Jamstack is largely about removing complexity.
Maybe, but it's certainly not less complex then a traditional Wordpress site. So I'm wondering what are the criteria for using Jamstack successfully?
As you said it could be that it's good for simple static sites but not great for more complex content-drive sites - I don't know, that's what I'm asking.
This is more moving pieces and complexity. Yes it's easier to build the frontend using modern component models but I find the tradeoff is rarely worth it.
Not only is it now a very important ranking factor for SEO reasons. There's also going to be a point for most websites where the complexity (I'd argue that the standard WordPress install is a lot more complex than most JamStack setups, if you're going to be digging into the code) will eventually need to be offloaded to a build process that spits out a static site, just to meet the 'acceptable' threshold.
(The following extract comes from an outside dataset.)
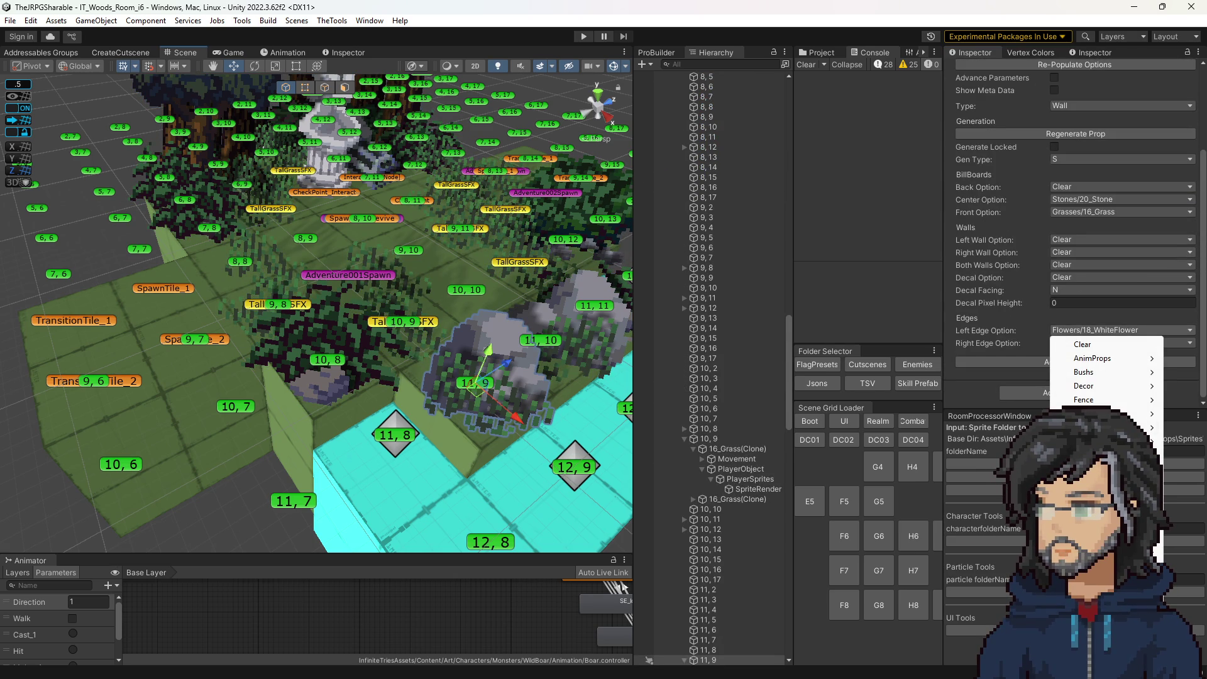
pyautogui.click(969, 552)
Jamstack, the complexity might be maintaining different services, such as a headless cms and the front end. the output though is static files that you can dump into static hosting pretty easily
on the other hand, you might have a serverful solution thats all in one stack. you run into other complexities with that like having to worry moreso about scaling and managing that server for traffic
there are tradeoffs between the 2. jamstack isn't a perfect solution but it has a lot of benefits. it's also relatively young in it's architectural lifecycle, so i would imagine a lot of these pain points to be worked out as it matures
the book tries to get into both the good and the challenging
AJAX is about loading HTML from the backend to the client dynamically.
JAMStack is about pre-rendering HTML from dynamic content into static files.
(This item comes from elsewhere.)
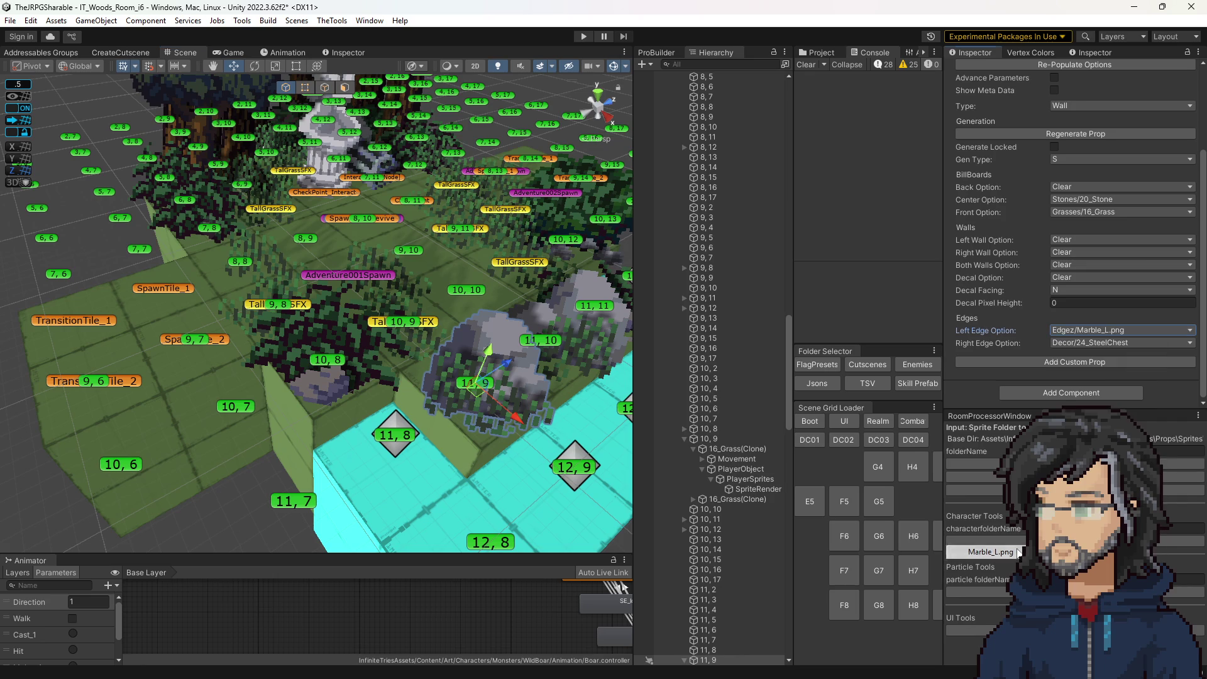
pyautogui.click(1100, 343)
Microsoft is already testing the waters with their own offering and I'm sure AWS and Google are as well. I'm not sure Netlify will survive the onslaught.
there are a LOT of pain points to deal with rolling out all that is included with the base netlify offering
hosting a static site is pretty easy - but configuring routing between cloudfront and s3 can be complicated so that the reequests don't always reference the root index.html
creating an autodeploy infrastructure can be challenging as well, tools like github actions might make that a little easier, but there are a lot of considerations there
it also makes these kinds of solutions more accessible to developers who might not have the understanding or interest to set up that kind of infrastructure. front end devs can build sites, connect, and go with little fuss
It's more for prose than ecommerce but it's really pleasant to use and great for headless through its GraphQL interface.
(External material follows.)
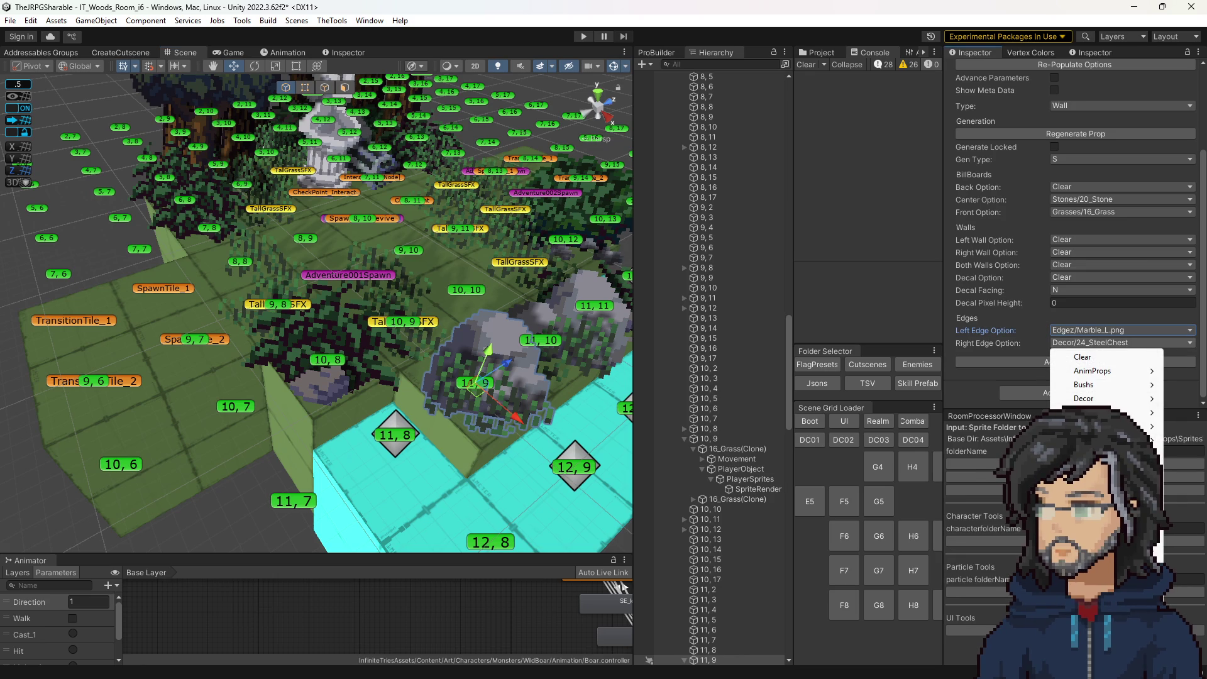
pyautogui.click(975, 579)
I recently wrote a tutorial on how to use it with Gatsby & AWS serverless infrastructure so that everything is self-hosted but without the overhead of operating servers. https://docs.stackery.io/docs/tutorials/jamstack-ghostgatsby...
i personally use Netlify CMS for my website. it's not as feature rich as some other options, but for a personal blog, it gets the job done, and it's open source
There is nothing for me to read, learn or discuss on the landing page unless I buy the book.
Note to author: perhaps more enticing would be to have 4 examples, the first being a free preview of the book and rest would require payment. Then people could evaluate your tutorial style.
I hope you get it up and running again soon, because I am very curious to know what your handbook is all about.
For the tutorials - the expectation is familiarity with Javascript and probably React, given the examples are React, though I walk through each steps with the code changes
——-
I’m seeing very little about the actual content of the book on the page. Could you please detail a little bit more about what’s actually covered? What apps are you building in those tutorials? Etc.